(Excerpts from a set of layout annotations)
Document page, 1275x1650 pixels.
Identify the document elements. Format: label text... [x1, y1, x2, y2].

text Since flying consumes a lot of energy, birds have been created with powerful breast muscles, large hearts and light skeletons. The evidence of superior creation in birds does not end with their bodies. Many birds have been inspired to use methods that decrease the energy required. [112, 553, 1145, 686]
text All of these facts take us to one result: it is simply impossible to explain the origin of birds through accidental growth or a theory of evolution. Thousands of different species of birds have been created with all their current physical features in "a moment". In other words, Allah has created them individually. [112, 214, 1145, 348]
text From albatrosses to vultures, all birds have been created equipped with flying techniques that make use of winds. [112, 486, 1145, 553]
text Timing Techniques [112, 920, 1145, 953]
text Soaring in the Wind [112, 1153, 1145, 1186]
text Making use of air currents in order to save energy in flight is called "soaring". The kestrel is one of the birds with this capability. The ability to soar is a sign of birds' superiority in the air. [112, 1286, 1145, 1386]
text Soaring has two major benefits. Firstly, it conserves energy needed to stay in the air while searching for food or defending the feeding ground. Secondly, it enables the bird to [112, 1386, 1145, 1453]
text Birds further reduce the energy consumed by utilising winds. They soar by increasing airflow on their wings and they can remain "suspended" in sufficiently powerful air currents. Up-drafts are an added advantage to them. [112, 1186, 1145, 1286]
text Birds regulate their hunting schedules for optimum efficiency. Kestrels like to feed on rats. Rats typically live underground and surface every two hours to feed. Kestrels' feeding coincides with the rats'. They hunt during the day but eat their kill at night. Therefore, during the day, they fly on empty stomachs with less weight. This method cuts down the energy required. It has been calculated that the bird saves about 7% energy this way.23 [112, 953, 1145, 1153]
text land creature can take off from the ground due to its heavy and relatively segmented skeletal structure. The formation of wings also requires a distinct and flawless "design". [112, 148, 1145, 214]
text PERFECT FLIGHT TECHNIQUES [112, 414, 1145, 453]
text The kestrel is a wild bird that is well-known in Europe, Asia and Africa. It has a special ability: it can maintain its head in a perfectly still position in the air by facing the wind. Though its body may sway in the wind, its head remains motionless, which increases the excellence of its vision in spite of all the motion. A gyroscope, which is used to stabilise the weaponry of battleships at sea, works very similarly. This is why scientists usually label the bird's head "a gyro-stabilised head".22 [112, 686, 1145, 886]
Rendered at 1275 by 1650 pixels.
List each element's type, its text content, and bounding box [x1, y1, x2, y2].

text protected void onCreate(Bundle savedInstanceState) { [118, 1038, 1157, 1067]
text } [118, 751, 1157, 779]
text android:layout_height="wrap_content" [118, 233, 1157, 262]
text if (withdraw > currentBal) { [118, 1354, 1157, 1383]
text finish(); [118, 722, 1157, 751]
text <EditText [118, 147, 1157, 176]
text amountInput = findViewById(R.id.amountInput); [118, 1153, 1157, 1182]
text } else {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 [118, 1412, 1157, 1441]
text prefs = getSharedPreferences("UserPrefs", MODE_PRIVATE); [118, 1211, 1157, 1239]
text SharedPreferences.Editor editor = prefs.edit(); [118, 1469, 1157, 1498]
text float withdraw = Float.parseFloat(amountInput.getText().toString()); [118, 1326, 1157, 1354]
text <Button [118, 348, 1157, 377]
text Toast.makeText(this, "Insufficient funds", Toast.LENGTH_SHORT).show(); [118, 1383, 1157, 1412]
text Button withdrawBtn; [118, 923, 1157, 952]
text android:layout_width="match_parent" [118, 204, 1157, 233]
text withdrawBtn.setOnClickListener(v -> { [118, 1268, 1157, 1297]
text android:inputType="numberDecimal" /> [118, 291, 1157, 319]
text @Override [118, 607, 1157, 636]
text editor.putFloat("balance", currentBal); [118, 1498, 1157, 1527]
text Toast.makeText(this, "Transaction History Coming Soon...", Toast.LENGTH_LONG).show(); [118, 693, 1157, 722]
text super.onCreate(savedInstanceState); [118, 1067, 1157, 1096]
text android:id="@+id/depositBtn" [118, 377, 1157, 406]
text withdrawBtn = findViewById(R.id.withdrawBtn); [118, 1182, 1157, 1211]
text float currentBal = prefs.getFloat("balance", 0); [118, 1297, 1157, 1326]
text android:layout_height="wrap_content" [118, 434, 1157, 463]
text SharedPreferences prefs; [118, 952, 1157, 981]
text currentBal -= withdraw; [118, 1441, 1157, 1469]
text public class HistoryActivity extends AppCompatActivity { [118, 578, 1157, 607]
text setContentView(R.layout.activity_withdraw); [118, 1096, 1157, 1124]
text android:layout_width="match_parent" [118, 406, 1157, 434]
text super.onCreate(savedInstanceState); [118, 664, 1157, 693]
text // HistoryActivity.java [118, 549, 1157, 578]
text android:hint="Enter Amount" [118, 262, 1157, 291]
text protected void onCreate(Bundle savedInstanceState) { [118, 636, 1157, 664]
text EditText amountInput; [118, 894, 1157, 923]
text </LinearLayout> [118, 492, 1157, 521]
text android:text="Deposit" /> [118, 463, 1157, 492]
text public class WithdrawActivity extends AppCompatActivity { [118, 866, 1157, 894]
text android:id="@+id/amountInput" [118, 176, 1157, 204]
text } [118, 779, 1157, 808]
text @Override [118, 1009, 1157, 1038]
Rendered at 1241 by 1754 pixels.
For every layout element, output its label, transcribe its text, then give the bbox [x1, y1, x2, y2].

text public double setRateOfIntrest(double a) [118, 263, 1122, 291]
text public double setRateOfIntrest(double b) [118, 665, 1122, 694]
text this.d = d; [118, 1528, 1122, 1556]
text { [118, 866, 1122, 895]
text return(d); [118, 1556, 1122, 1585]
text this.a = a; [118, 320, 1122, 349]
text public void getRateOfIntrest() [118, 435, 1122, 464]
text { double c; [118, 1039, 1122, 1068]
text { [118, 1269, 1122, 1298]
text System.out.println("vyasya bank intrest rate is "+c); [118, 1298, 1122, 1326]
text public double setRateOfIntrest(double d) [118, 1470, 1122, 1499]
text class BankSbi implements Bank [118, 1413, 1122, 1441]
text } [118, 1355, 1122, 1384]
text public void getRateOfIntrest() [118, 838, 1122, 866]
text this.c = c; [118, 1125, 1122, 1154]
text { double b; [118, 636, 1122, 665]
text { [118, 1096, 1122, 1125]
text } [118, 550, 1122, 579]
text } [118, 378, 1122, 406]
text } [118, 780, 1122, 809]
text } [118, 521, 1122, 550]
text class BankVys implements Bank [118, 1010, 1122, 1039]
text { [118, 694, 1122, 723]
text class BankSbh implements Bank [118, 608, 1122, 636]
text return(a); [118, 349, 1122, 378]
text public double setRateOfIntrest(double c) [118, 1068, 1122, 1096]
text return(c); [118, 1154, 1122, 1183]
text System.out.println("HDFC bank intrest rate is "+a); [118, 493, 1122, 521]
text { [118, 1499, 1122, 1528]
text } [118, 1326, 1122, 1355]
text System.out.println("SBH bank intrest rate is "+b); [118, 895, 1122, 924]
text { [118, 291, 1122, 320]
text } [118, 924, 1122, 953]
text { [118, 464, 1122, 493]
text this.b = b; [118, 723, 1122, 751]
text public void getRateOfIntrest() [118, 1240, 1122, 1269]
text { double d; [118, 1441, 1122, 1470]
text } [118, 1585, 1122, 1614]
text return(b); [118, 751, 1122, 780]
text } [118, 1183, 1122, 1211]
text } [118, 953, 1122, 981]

Requirements: Copy out every line above word for word, with nothing changed.

Task output:
Document page, 1275x1650 pixels.
Identify the document elements. Format: label text... [x1, y1, x2, y2].

text Since flying consumes a lot of energy, birds have been created with powerful breast muscles, large hearts and light skeletons. The evidence of superior creation in birds does not end with their bodies. Many birds have been inspired to use methods that decrease the energy required. [112, 553, 1145, 686]
text All of these facts take us to one result: it is simply impossible to explain the origin of birds through accidental growth or a theory of evolution. Thousands of different species of birds have been created with all their current physical features in "a moment". In other words, Allah has created them individually. [112, 214, 1145, 348]
text From albatrosses to vultures, all birds have been created equipped with flying techniques that make use of winds. [112, 486, 1145, 553]
text Timing Techniques [112, 920, 1145, 953]
text Soaring in the Wind [112, 1153, 1145, 1186]
text Making use of air currents in order to save energy in flight is called "soaring". The kestrel is one of the birds with this capability. The ability to soar is a sign of birds' superiority in the air. [112, 1286, 1145, 1386]
text Soaring has two major benefits. Firstly, it conserves energy needed to stay in the air while searching for food or defending the feeding ground. Secondly, it enables the bird to [112, 1386, 1145, 1453]
text Birds further reduce the energy consumed by utilising winds. They soar by increasing airflow on their wings and they can remain "suspended" in sufficiently powerful air currents. Up-drafts are an added advantage to them. [112, 1186, 1145, 1286]
text Birds regulate their hunting schedules for optimum efficiency. Kestrels like to feed on rats. Rats typically live underground and surface every two hours to feed. Kestrels' feeding coincides with the rats'. They hunt during the day but eat their kill at night. Therefore, during the day, they fly on empty stomachs with less weight. This method cuts down the energy required. It has been calculated that the bird saves about 7% energy this way.23 [112, 953, 1145, 1153]
text land creature can take off from the ground due to its heavy and relatively segmented skeletal structure. The formation of wings also requires a distinct and flawless "design". [112, 148, 1145, 214]
text PERFECT FLIGHT TECHNIQUES [112, 414, 1145, 453]
text The kestrel is a wild bird that is well-known in Europe, Asia and Africa. It has a special ability: it can maintain its head in a perfectly still position in the air by facing the wind. Though its body may sway in the wind, its head remains motionless, which increases the excellence of its vision in spite of all the motion. A gyroscope, which is used to stabilise the weaponry of battleships at sea, works very similarly. This is why scientists usually label the bird's head "a gyro-stabilised head".22 [112, 686, 1145, 886]
Rendered at 1275 by 1650 pixels.
List each element's type, its text content, and bounding box [x1, y1, x2, y2].

text protected void onCreate(Bundle savedInstanceState) { [118, 1038, 1157, 1067]
text } [118, 751, 1157, 779]
text android:layout_height="wrap_content" [118, 233, 1157, 262]
text if (withdraw > currentBal) { [118, 1354, 1157, 1383]
text finish(); [118, 722, 1157, 751]
text <EditText [118, 147, 1157, 176]
text amountInput = findViewById(R.id.amountInput); [118, 1153, 1157, 1182]
text } else {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 [118, 1412, 1157, 1441]
text prefs = getSharedPreferences("UserPrefs", MODE_PRIVATE); [118, 1211, 1157, 1239]
text SharedPreferences.Editor editor = prefs.edit(); [118, 1469, 1157, 1498]
text float withdraw = Float.parseFloat(amountInput.getText().toString()); [118, 1326, 1157, 1354]
text <Button [118, 348, 1157, 377]
text Toast.makeText(this, "Insufficient funds", Toast.LENGTH_SHORT).show(); [118, 1383, 1157, 1412]
text Button withdrawBtn; [118, 923, 1157, 952]
text android:layout_width="match_parent" [118, 204, 1157, 233]
text withdrawBtn.setOnClickListener(v -> { [118, 1268, 1157, 1297]
text android:inputType="numberDecimal" /> [118, 291, 1157, 319]
text @Override [118, 607, 1157, 636]
text editor.putFloat("balance", currentBal); [118, 1498, 1157, 1527]
text Toast.makeText(this, "Transaction History Coming Soon...", Toast.LENGTH_LONG).show(); [118, 693, 1157, 722]
text super.onCreate(savedInstanceState); [118, 1067, 1157, 1096]
text android:id="@+id/depositBtn" [118, 377, 1157, 406]
text withdrawBtn = findViewById(R.id.withdrawBtn); [118, 1182, 1157, 1211]
text float currentBal = prefs.getFloat("balance", 0); [118, 1297, 1157, 1326]
text android:layout_height="wrap_content" [118, 434, 1157, 463]
text SharedPreferences prefs; [118, 952, 1157, 981]
text currentBal -= withdraw; [118, 1441, 1157, 1469]
text public class HistoryActivity extends AppCompatActivity { [118, 578, 1157, 607]
text setContentView(R.layout.activity_withdraw); [118, 1096, 1157, 1124]
text android:layout_width="match_parent" [118, 406, 1157, 434]
text super.onCreate(savedInstanceState); [118, 664, 1157, 693]
text // HistoryActivity.java [118, 549, 1157, 578]
text android:hint="Enter Amount" [118, 262, 1157, 291]
text protected void onCreate(Bundle savedInstanceState) { [118, 636, 1157, 664]
text EditText amountInput; [118, 894, 1157, 923]
text </LinearLayout> [118, 492, 1157, 521]
text android:text="Deposit" /> [118, 463, 1157, 492]
text public class WithdrawActivity extends AppCompatActivity { [118, 866, 1157, 894]
text android:id="@+id/amountInput" [118, 176, 1157, 204]
text } [118, 779, 1157, 808]
text @Override [118, 1009, 1157, 1038]
Rendered at 1241 by 1754 pixels.
For every layout element, output its label, transcribe its text, then give the bbox [x1, y1, x2, y2].

text public double setRateOfIntrest(double a) [118, 263, 1122, 291]
text public double setRateOfIntrest(double b) [118, 665, 1122, 694]
text this.d = d; [118, 1528, 1122, 1556]
text { [118, 866, 1122, 895]
text return(d); [118, 1556, 1122, 1585]
text this.a = a; [118, 320, 1122, 349]
text public void getRateOfIntrest() [118, 435, 1122, 464]
text { double c; [118, 1039, 1122, 1068]
text { [118, 1269, 1122, 1298]
text System.out.println("vyasya bank intrest rate is "+c); [118, 1298, 1122, 1326]
text public double setRateOfIntrest(double d) [118, 1470, 1122, 1499]
text class BankSbi implements Bank [118, 1413, 1122, 1441]
text } [118, 1355, 1122, 1384]
text public void getRateOfIntrest() [118, 838, 1122, 866]
text this.c = c; [118, 1125, 1122, 1154]
text { double b; [118, 636, 1122, 665]
text { [118, 1096, 1122, 1125]
text } [118, 550, 1122, 579]
text } [118, 378, 1122, 406]
text } [118, 780, 1122, 809]
text } [118, 521, 1122, 550]
text class BankVys implements Bank [118, 1010, 1122, 1039]
text { [118, 694, 1122, 723]
text class BankSbh implements Bank [118, 608, 1122, 636]
text return(a); [118, 349, 1122, 378]
text public double setRateOfIntrest(double c) [118, 1068, 1122, 1096]
text return(c); [118, 1154, 1122, 1183]
text System.out.println("HDFC bank intrest rate is "+a); [118, 493, 1122, 521]
text { [118, 1499, 1122, 1528]
text } [118, 1326, 1122, 1355]
text System.out.println("SBH bank intrest rate is "+b); [118, 895, 1122, 924]
text { [118, 291, 1122, 320]
text } [118, 924, 1122, 953]
text { [118, 464, 1122, 493]
text this.b = b; [118, 723, 1122, 751]
text public void getRateOfIntrest() [118, 1240, 1122, 1269]
text { double d; [118, 1441, 1122, 1470]
text } [118, 1585, 1122, 1614]
text return(b); [118, 751, 1122, 780]
text } [118, 1183, 1122, 1211]
text } [118, 953, 1122, 981]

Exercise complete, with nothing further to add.